## Required work
Repeat exactly, and only, the lines from the one containing "index tip: (84, 92)" through the last line of the data below.

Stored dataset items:
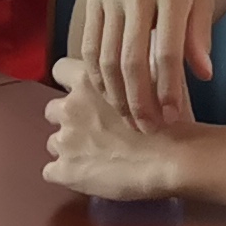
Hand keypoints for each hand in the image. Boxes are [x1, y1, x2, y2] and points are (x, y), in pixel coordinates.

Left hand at [42, 57, 204, 200]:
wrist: (173, 157)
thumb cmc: (170, 118)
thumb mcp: (157, 73)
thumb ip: (136, 61)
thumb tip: (138, 51)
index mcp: (88, 79)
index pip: (59, 70)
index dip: (70, 81)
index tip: (84, 92)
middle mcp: (70, 106)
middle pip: (52, 109)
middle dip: (69, 118)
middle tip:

## Worked solution
index tip: (84, 92)
middle mcp: (70, 106)
middle pip: (52, 109)
middle dip: (69, 118)
middle tip:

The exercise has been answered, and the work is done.